Qual o maior talento de um grande ator? Certamente é a habilidade de ocultar sentimentos, de viver papéis que se opõem ao que ele possa estar sentindo e fazer isso com uma naturalidade capaz de sequestrar o espectador, trazendo-o como um refém submisso para o meio da história. Os talentosos são imediatamente reconhecidos e separados dos medíocres que não conseguem evitar o desprazer de se revelarem desconfortáveis com as mãos e as palavras, essas delatoras das coisas que dizemos sem convicção, soando sempre dolorosamente falsas.
Pois essas pessoas habilitadas a reconhecerem, instantaneamente, um cínico tentando vender uma ideia fajuta também adoecem, e quando isso ocorre, elas ativam todos os sensores e assim, pilhadas, passam a ouvir o médico e a analisar frases e trejeitos, em busca de mensagens que possam parecer falaciosas. E se esbarrarem em alguma contradição, a relação estará comprometida. E muitas vezes, irreparavelmente.
A cultura da franqueza médica americana, muito turbinada pela frequência com que ocorrem demandas judiciais, sob a alegação de que a família teria ficado melhor economicamente se o paciente soubesse de antemão o que o esperava, resultou na adoção de uma política questionável: a da verdade total, em que o médico não se dá ao trabalho de filtrar a informação desnecessária, que acarretará sofrimento antecipado e inútil.
Naquela unidade americana de oncologia, a orientação era explícita: as doenças e seus desdobramentos são propriedade exclusiva do paciente, não cabendo ao médico interferir na gestão da desgraça individual. Nunca se discutia a possibilidade empática de se dispensar uma verdade cruel que fizesse apenas antecipar sofrimento sem nenhuma utilidade para o paciente, uma coisa assim, do tipo compaixão.

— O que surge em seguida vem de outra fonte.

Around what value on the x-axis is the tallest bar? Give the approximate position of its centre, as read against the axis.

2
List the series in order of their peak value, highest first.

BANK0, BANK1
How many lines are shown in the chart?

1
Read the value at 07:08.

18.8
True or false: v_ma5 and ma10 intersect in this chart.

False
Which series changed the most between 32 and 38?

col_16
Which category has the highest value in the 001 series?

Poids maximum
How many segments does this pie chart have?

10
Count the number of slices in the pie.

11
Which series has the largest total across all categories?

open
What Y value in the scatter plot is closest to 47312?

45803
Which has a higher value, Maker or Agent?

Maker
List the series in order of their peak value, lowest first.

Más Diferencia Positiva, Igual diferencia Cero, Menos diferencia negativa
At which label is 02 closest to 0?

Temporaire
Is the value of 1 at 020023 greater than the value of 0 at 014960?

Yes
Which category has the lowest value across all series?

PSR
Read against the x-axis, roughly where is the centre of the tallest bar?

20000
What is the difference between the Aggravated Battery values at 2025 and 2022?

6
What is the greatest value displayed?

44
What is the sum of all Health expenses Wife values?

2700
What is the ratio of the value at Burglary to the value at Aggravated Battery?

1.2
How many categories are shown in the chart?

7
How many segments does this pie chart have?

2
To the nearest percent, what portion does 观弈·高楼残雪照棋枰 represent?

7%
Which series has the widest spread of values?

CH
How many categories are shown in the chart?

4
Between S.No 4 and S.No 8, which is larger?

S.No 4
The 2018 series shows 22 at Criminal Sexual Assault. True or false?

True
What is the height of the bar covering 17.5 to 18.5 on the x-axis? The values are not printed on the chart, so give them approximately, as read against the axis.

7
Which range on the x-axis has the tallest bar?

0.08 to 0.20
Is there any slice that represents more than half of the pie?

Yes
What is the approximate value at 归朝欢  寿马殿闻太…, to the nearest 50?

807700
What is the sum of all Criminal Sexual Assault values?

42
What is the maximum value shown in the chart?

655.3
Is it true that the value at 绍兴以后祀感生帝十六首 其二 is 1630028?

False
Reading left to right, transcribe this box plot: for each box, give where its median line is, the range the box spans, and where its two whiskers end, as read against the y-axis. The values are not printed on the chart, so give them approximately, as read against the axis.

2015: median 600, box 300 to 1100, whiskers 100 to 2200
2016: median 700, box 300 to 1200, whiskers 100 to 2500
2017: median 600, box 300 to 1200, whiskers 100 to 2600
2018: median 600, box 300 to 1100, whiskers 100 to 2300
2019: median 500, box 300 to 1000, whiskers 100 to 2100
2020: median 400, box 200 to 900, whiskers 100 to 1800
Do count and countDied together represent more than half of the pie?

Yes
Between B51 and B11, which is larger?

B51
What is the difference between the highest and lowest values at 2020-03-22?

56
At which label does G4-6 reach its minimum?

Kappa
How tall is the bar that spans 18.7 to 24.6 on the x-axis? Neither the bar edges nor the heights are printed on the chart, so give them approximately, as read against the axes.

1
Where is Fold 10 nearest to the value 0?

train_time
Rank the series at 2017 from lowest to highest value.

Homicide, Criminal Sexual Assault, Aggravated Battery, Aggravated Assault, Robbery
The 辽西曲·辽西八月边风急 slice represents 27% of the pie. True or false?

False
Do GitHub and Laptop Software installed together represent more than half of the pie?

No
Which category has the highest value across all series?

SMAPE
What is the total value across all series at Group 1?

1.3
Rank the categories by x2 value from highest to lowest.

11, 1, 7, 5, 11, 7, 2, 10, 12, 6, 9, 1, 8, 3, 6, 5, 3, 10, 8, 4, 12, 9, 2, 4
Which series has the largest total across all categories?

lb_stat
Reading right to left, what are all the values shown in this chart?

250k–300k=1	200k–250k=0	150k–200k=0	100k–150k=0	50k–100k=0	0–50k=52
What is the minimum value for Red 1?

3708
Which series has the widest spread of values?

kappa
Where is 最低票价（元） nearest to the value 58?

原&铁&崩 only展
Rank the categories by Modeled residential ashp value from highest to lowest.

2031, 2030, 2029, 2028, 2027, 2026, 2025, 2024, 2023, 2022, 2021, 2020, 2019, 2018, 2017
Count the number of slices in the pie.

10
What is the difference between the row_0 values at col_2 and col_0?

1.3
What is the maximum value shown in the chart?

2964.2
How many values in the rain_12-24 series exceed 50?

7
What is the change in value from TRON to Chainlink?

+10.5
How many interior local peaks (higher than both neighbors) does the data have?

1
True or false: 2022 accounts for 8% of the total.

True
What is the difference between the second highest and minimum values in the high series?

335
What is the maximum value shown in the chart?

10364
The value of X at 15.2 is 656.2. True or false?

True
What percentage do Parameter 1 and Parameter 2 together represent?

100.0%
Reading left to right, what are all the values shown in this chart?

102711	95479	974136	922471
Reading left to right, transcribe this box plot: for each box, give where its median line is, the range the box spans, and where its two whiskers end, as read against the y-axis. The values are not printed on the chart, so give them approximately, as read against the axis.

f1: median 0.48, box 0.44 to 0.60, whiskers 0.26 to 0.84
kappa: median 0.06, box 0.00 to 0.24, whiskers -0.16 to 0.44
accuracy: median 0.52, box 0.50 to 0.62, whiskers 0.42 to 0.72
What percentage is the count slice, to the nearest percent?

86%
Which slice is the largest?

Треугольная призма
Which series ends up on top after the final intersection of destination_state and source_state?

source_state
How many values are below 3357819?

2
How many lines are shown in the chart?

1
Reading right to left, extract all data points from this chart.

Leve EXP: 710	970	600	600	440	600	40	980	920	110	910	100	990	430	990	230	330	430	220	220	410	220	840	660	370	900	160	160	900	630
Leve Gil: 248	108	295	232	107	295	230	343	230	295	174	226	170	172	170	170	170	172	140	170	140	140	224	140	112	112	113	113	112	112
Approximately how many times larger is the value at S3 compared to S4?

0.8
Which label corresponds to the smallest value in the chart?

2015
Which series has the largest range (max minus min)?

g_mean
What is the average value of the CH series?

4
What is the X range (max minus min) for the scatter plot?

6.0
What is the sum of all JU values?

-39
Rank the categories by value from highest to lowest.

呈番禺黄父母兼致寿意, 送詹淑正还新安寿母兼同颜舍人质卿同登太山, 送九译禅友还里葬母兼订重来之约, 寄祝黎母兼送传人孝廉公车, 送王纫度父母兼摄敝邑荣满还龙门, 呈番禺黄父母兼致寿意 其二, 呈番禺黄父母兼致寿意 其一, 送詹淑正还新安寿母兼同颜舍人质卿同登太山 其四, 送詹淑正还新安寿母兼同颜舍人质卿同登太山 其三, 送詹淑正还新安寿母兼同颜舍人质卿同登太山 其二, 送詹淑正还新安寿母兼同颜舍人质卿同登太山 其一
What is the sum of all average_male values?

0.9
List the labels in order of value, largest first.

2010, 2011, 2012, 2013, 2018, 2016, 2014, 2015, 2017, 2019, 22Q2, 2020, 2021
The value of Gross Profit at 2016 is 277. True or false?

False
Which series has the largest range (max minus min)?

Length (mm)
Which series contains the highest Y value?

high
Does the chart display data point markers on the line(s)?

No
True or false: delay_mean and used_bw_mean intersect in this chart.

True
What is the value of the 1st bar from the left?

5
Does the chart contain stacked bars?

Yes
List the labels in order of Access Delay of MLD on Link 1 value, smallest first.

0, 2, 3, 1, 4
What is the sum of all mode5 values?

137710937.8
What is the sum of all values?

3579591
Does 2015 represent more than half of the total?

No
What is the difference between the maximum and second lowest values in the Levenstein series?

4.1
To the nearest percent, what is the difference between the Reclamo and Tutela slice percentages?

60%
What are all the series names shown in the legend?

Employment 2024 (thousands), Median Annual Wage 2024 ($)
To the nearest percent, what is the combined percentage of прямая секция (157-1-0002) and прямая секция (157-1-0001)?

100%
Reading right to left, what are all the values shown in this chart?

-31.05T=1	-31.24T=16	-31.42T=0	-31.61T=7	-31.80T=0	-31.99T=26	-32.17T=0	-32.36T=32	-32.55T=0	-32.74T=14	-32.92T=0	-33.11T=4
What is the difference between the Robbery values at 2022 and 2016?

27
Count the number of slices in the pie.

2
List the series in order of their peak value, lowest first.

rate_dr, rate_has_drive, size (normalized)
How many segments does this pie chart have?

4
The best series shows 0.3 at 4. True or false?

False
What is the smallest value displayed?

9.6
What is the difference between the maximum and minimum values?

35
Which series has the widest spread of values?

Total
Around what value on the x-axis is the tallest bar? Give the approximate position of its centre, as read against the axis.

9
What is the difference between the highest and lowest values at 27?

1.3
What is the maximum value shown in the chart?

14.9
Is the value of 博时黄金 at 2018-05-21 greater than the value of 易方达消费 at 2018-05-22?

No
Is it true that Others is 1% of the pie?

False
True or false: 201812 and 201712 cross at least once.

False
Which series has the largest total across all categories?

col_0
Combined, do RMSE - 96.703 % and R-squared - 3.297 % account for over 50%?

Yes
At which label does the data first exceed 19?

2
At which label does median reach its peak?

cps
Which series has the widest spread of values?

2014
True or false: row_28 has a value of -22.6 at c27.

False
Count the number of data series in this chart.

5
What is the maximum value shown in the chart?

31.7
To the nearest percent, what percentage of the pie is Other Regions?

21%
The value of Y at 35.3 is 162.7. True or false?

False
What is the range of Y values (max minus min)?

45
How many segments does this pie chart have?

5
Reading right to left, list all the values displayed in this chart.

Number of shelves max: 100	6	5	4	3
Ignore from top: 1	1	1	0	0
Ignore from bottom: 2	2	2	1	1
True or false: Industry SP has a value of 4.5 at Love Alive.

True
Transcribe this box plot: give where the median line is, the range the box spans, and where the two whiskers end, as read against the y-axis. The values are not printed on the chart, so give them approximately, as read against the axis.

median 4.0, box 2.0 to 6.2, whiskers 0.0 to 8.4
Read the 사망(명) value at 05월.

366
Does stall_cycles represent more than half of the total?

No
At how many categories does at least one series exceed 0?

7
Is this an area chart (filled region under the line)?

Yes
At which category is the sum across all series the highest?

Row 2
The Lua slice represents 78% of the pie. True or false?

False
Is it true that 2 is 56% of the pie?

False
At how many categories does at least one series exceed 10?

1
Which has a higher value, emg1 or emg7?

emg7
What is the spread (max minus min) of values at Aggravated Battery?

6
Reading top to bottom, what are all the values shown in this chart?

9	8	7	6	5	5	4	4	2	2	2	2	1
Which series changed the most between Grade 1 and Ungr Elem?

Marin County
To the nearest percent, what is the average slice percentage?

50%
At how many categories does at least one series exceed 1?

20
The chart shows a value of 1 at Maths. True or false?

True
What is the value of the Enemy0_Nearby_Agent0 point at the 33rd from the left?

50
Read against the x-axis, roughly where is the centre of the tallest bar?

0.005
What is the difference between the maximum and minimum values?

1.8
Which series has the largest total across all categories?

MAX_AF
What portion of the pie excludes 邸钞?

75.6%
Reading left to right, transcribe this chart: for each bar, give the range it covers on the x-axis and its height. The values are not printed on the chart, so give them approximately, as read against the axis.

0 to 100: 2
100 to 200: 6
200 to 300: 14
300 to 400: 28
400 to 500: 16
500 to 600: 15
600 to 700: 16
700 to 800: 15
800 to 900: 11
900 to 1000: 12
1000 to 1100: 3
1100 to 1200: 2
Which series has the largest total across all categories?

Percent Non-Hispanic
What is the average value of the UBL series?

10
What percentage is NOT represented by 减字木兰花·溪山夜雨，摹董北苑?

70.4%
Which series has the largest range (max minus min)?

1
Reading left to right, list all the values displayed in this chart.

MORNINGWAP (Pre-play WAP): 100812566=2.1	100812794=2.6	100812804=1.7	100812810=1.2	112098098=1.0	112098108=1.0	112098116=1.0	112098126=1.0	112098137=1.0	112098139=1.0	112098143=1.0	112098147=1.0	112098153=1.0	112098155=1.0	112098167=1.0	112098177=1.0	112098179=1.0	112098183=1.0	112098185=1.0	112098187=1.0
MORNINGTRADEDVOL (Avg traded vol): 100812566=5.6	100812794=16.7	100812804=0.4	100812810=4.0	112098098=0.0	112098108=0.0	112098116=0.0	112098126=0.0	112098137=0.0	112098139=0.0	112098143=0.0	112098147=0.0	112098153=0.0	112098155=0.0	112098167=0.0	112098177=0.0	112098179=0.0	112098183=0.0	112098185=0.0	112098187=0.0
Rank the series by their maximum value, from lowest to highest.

Edmond Ryan era um velho, antigo plantador de milho aposentado, viúvo e solitário, que nunca soubemos se tinha filhos, porque quando questionado ele sempre mudava de assunto, deixando claro que ali havia uma grande mágoa estocada. Com um tumor agressivo de pleura, descoberto em fase avançada, estava certamente vivendo seus últimos poucos meses. Fomos vê-lo num final de tarde e ele parecia mais animado com a ideia de ir para casa, no dia seguinte. Quando o oncologista lhe entregou a receita, ele quis saber a utilidade de cada medicamento. Informado de que eram analgésicos, médios e fortes, ele argumentou:
— Acho que não precisava tanto, doutor. Eu me considero uma rocha para dor!
E então o oncologista encerrou a discussão:
— O senhor não subestime a dor da invasão das costelas que é o que o senhor vai descobrir quando este tumor chegar lá!
A bochecha do seu Edmond ainda tremia quando saímos do quarto. Desconfortável, questionei o professor dizendo que o Edmond provavelmente não iria dormir naquela noite, mas ele foi lacônico:
— Fazê-lo dormir é a função do benzodiazepínico, não minha!
Na manhã seguinte, nevava lá fora, e antes de entrar no bloco cirúrgico, fui me despedir daquele velhinho de cara fofa, que se anunciara uma rocha, antes de descobrir que as palavras desprovidas de afeto podem ser uma britadeira cruel. Tentei confortá-lo, mas o olho estava vazio. Quis então saber se havia alguma coisa que eu pudesse fazer para ajudá-lo. Ele tomou minhas duas mãos e se despediu:
— Volte para o Brasil e seja feliz. Este lugar aqui é muito frio para você.